▶ GIVEN DATA
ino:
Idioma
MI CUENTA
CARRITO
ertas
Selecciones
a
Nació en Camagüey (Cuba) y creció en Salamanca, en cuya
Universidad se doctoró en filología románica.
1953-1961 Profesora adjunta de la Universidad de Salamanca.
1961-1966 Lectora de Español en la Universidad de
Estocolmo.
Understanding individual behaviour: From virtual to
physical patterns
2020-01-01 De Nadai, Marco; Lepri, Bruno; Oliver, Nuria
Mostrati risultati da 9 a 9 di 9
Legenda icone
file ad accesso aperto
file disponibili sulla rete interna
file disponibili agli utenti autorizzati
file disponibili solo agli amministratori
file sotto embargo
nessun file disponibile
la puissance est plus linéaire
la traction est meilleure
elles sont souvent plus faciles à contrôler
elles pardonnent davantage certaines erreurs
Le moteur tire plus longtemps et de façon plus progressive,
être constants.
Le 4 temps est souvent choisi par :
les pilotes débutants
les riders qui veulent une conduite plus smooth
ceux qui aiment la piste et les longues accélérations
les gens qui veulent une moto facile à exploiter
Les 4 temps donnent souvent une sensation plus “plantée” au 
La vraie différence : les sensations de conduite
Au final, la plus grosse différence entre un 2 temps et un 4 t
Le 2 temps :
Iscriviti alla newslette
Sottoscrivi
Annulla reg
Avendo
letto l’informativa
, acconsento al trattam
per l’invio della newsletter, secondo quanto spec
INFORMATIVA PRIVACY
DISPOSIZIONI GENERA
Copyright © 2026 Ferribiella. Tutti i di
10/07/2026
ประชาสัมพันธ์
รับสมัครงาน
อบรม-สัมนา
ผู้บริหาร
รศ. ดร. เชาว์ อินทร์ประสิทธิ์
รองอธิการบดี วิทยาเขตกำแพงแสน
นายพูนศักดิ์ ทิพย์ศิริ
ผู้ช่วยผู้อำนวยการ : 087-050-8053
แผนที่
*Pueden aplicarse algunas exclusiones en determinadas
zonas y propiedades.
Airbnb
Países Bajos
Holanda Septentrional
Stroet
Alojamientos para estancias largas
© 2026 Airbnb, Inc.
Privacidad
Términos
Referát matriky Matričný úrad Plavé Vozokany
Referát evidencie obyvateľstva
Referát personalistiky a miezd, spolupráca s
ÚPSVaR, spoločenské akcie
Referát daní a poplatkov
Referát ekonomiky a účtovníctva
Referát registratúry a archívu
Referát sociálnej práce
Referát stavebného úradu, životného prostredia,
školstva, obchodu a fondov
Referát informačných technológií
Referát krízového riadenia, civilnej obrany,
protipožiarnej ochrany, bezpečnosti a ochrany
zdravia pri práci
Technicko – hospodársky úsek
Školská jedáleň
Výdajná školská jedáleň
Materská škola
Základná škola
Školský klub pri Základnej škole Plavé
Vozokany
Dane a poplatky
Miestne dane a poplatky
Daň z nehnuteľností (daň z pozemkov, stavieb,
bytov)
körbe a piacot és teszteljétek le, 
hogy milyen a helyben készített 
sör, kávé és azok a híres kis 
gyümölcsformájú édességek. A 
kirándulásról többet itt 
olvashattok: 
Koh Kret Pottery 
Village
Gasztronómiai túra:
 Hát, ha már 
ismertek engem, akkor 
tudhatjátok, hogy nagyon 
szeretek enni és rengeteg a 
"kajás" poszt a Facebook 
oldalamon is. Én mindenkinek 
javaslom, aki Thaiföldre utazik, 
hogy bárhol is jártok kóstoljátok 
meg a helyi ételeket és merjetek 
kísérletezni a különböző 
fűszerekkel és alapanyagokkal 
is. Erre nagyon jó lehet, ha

▶ HOW TO COMPLETE THIS TASK
Return a copy of each line in the entries that carries the string "file".

▶ ANSWER SPACE
file ad accesso aperto
file disponibili sulla rete interna
file disponibili agli utenti autorizzati
file disponibili solo agli amministratori
file sotto embargo
nessun file disponibile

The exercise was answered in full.